Metin Bölümü:
★ ★ ★ ★ ★ ★ ★

Eğitim, öğreten ve öğrenen ilişkisinde, öğretenin yani bilgiyi bilenin, öğrenen yani bilgiyi bilmeyenin üzerindeki otoritesidir. Öğretenin bilgiyi elinde bulundurmasıyla oluşan bu otoriter ilişki, yaşamın diğer parçalarında da öğretenin öğrenen üzerindeki otoritesini olağanlaştırır. Bunun sistemli şekilde işlemesi eğitim sistemidir. Böylelikle iktidarlar bilgiyi otorite aracı olarak kullanıp, kendi düzeninin devamlılığını sağlayacak en iyi toplumu yaratmak ister. Daha küçücük yaşlarda haftanın 5 günü, günün 6 saati gönderildiğimiz okullarda eğitilmeye başlayan bizler; davranışlarımızdan düşüncelerimize kadar bizim için biçilmiş olanı içselleştirmek zorunda bırakılırız. Dilimiz, kimliğimiz, sevdiğimiz, sevmediğimiz, güzel dediğimiz, çirkin dediğimiz kısacası yaşamsal tüm gereksinimlerimiz ve eğilimlerimiz bu sistemin standartlarına göre bizlerin tamamen dışında belirlenir. Küçücük yaşımızda daha çoğu şeyi anlamlandıramayan bizler için bu belirlenim sürecinin kendisi olanları, olayları sorgulamamamızı, gerçeklerden ise uzaklaşmamızı sağlar. Böylelikle yaşamımızın sonuna kadar bizim için belirlenmiş olanı yaşarız.

★ ★ ★ ★ ★ ★ ★

Çıkarılan Veriler:
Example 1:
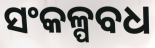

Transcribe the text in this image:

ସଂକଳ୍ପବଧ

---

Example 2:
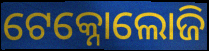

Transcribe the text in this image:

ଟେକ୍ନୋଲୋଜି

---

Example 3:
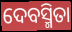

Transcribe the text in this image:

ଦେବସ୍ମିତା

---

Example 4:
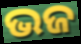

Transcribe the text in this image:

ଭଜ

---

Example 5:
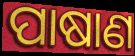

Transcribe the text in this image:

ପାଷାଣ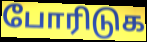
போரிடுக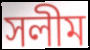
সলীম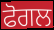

★ ★ ★ ★ ★ ★ ★

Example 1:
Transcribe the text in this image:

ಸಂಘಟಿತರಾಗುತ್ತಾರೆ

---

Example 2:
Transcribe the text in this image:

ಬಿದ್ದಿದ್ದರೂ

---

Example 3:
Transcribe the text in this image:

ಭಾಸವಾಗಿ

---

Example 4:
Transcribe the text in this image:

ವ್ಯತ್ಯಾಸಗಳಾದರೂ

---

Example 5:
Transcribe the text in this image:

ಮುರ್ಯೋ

★ ★ ★ ★ ★ ★ ★

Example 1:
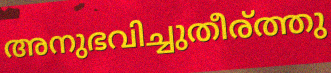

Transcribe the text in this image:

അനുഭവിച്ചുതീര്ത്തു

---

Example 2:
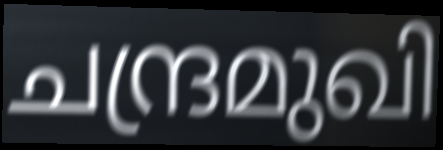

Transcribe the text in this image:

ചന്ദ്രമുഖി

★ ★ ★ ★ ★ ★ ★

Görev:
Eğitim ve otorite üzerine olan metni son cümlesinden sonra sürdürün. Girdiler, metinden bağımsız ayrı bir malzemedir.

Alıştırma Çıktısı:
İstediklerimizi de yaşayamadan ölürüz. Yaşamımızı biçimlendiren bu belirlenimler iktidar değiştikçe farklılık göstermekte, fakat iktidar var olduğu müddetçe ortadan kalkmamaktadır. Çünkü bu belirlenimler her koşulda iktidara hizmet etmekte, iktidar için insan üretmektedir. Zaten bu koşullarda eğitim iktidarlar için vazgeçilmez bir araçtır. Kölece üretip, “özgürce” tüketecek, öldürecek, ölecek itaatkar bireyleri yaratmanın en iyi yoludur.
Eğitime karşı olmak ve bilgiye karşı olmak arasına bir fark koymalıyız. İktidarların itaatkar bireyler yetiştirmesinin aracı eğitime karşı koymak gereklidir. Fakat eğitime karşı koymak, bilgiye karşı koymak değildir. Bilginin paylaşma ve dayanışma ile aktarılması ve aktarım sürecini öğreten ve öğrenin birlikte belirlemesi bilginin otorite aracına dönüşmesini engeller. Böylelikle otorite aracına dönüşmeyen bilgi, öğreten ve öğrenenin karşılıklı paylaşımında getirilen farklı yorumlarla yeniden dönüşüm yaşar. Böylesi bir paylaşma ve dayanışma ise sadece iktidarsız ilişki biçimi içerisinde mümkün olabilecektir. Ancak böylesi bir yöntemle bilgi, iktidarın ellerinden kurtarılıp toplumdaki tüm bireylerin erişimine açılabilir.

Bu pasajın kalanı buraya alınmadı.